Estate agents are also working harder to find buyers and keeping a close eye on prices as clients become more choosy and non-committal. House prices fell 1.1 per cent in February compared to the year before, the first annual drop since the Covid-19 pandemic briefly brought the housing market to a halt in 2020. Sellers are having to accept the largest discounts to asking prices since 2018 to clinch sales, at 4.5 per cent on average in February according to Hometrack.
“When prices are not going up, it becomes harder to make sure [a sale] goes through smoothly. There’s more risk to the transaction and the offer, the agent has to work harder to make sure the parties don’t fall out . . . There is less urgency on the buyer’s side, but there are buyers,” said Dominic Agace, chief executive of the estate agent Winkworth.
Zoopla said more deals than usual after falling through after the initial agreement, meaning more houses are coming back on the market. An underwhelming spring selling season would add to fears of a collapse in house prices.
The coming months also represents the last hope for housebuilders to salvage their 2023 season, which has already been badly dented by the autumn downturn. “Our selling year for 2023 started in September of last year, and that obviously coincided with the fallout of the “mini” Budget. Inevitably, 2023 is tough,” said Finch.
Taylor Wimpey and Persimmon warned of as much as a 35 to 40 per cent year on year fall in the number of new homes they sell in 2023 if current sales trends continue. That scenario would leave a significant hole in the government’s target to build 300,000 new homes annually. The supply of new houses peaked at 242,700 in 2020.
“On housing, we have really got to a difficult position. The fundamental disconnect of supply and demand is just worsening. Every year that we fail to meet the government’s target of new homes, it just gets worse,” said Daly.
Still, analysts and executives say that the market has recovered from the depths of last autumn faster than expected. “What we’ve seen is the market turn back on quite quickly after Christmas.
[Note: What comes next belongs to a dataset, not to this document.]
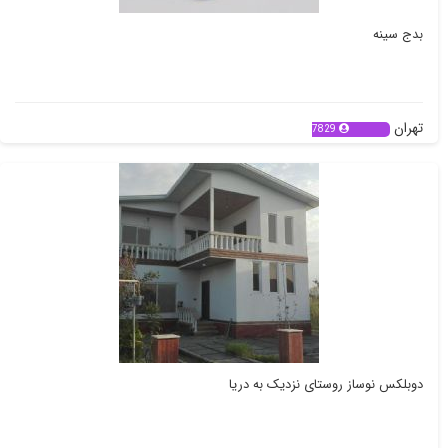
بدج سینه
تهران
7829
دوبلکس نوساز روستای نزدیک به دریا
That’s what is taking people by surprise,” said Tom Bill, Knight Frank’s head of UK residential research.
A cooler property market would mark a return to pre-Covid conditions after more than two years of intensive dealmaking, partly driven by the stamp duty holiday introduced after the first lockdown, and rapidly rising prices. Zoopla, however, said demand this year was still 15 per cent above 2019 levels.
“I think it’s actually going to get better,” said Richard Donnell, executive director at Zoopla. “The more price falls stabilise . . . or if people don’t think there’s big price reductions happening, then I think that will bring people into the market in the run-up to Easter.”
Smaller properties and flats are also likely to be more attractive this spring, agents said, as higher mortgage rates weight on buyers’ budgets, while the cost of living squeeze is likely to push more people to downsize or sell second homes that are costly to heat.
Andrew Perratt, head of Savills Residential, said: “I think we are past the point of maximum pessimism, but I’m not saying there are no choppy waters ahead.”